Wilful defaulters: make list public

It should be a matter of embarrassment for the Reserve Bank of India (RBI) that its conduct has come in for adverse scrutiny by the Central Information Commission (CIC). The commission has issued a notice to RBI Governor Urjit Patel to show cause why the “maximum penalty should not be imposed on him’’ for the central bank’s persistent refusal to disclose the names of wilful defaulters of bank loans. As early as 2015, the Supreme Court had directed the RBI to make the disclosure in accordance with the RTI Act. The court had said that the RBI should put public interest above the interest of any bank, which wants to keep the defaulters’ names secret. Arguments based on customer secrecy or the need to maintain fiduciary trust between the banks and their clients are not strong, because the defaulters are violators of the law. Central Information Commissioner Sridhar Acharyulu also reminded the banking regulator that it had the responsibility to respect the orders of other constitutional bodies. 

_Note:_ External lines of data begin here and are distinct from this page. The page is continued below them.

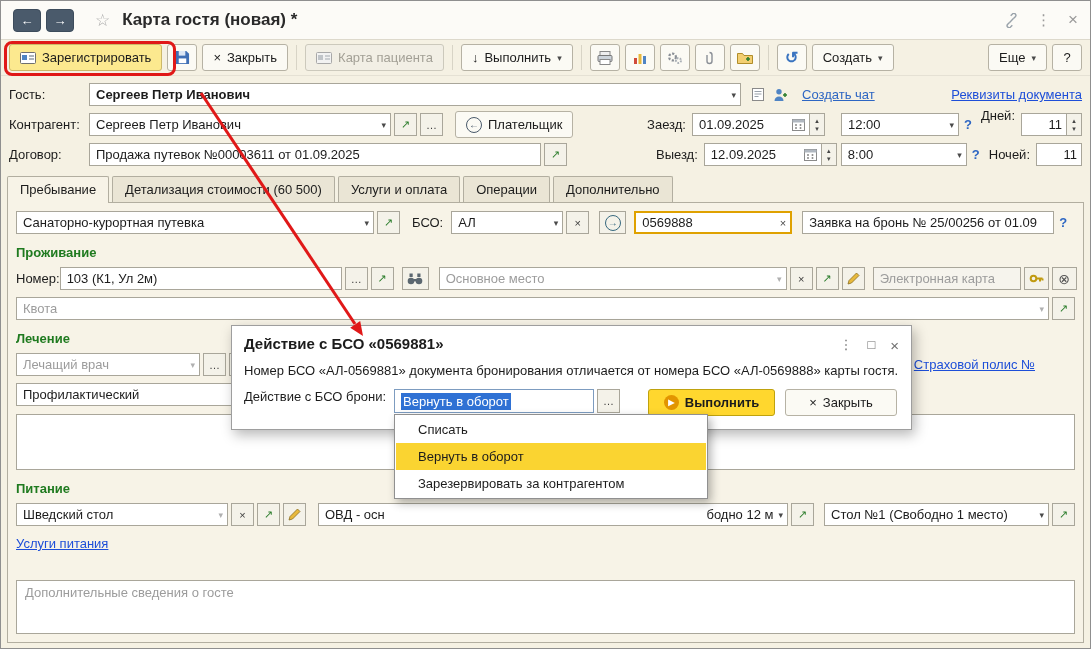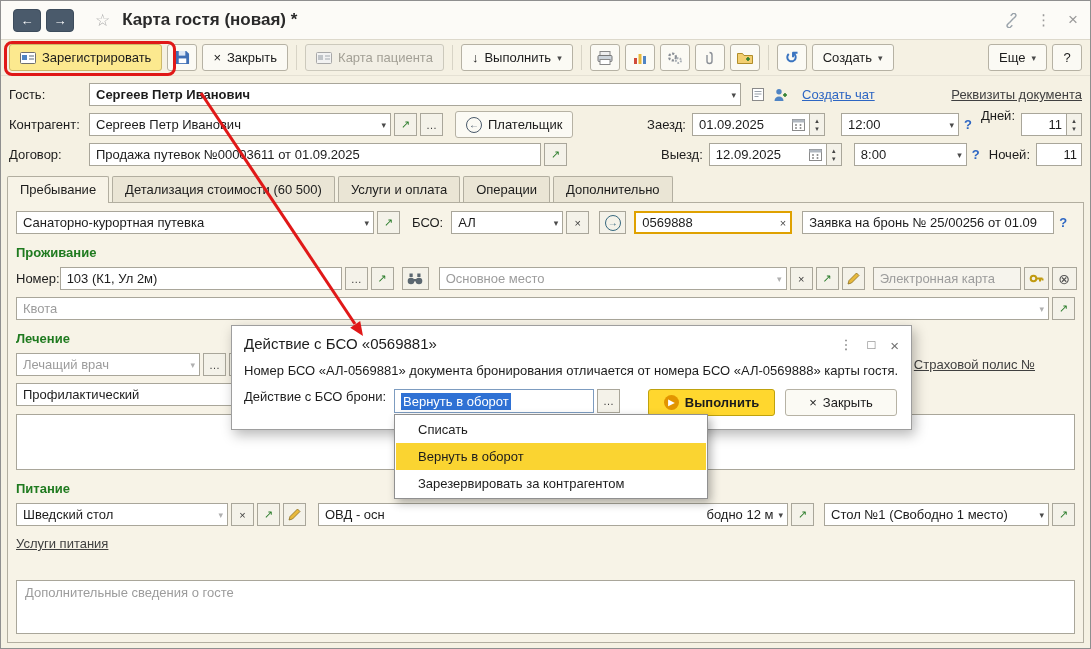--- a/index.html
+++ b/index.html
@@ -32,7 +32,7 @@
 .num .txt{text-align:right}
 .sbtn{flex:none;width:23px;height:23px;margin-left:3px;border:1px solid #a9a69a;background:#f4f2e9;display:inline-flex;align-items:center;justify-content:center;font-size:11px;color:#3c3c3c;cursor:pointer}
 .spin{flex:none;width:15px;height:23px;border:1px solid #a9a69a;border-left:none;background:#f4f2e9;display:flex;flex-direction:column;align-items:center;justify-content:center;font-size:7px;line-height:8px;color:#444;cursor:pointer}
-.glink{color:#404040;text-decoration:underline;white-space:nowrap;cursor:pointer}
+.glink{color:#1d4ed8;text-decoration:underline;white-space:nowrap;cursor:pointer}
 .blink{color:#2d66c3;text-decoration:underline;white-space:nowrap;cursor:pointer}
 .qhelp{color:#2d66c3;font-weight:bold;cursor:pointer;margin:0 5px}
 .circ{width:16px;height:16px;border-radius:50%;border:1.4px solid #4a5a6b;color:#4a5a6b;font-size:10px;display:inline-flex;align-items:center;justify-content:center}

The burgeoning NPAs of public sector banks in the form of loans not repaid by borrowers is a major problem not only for the banks but for the entire economy. The bad loans have been steadily increasing and now form over 11.6% of all bank loans. Former RBI governor Raghuram Rajan had sent a list of major loan defaulters to the government in 2015. But the government has not made it public and not disclosed what action it has taken. There is an unwillingness on the part of authorities in the banking sector and in the government to take effective action to recover bad loans. Such unwillingness becomes complicity in crime and amounts to protection of criminals in many cases. If the government and authorities had been vigilant, Nirav Modi and others like him would not have found it easy to milk the banks and escape with the stolen wealth. 

The country’s banking system, dominated by public sector banks, and the larger economy cannot hope to gain strength without action on the bad loans. The CIC’s directive shows how both the RBI and the government have been lax in the matter. It has strongly criticised the government also and asked the finance ministry to initiate action agent wilful defaulters who owe more than Rs 50 crore to the banks and take criminal action against them. The present government has blamed past governments for the huge bank NPAs, but it is now known that NPAs have actually grown faster under this government. If it is sincere, it should take action against defaulters and recover money from them. The RBI should, as a first step, disclose information on loans of Rs 1,000 crore and above before the November 16 deadline set by the CIC.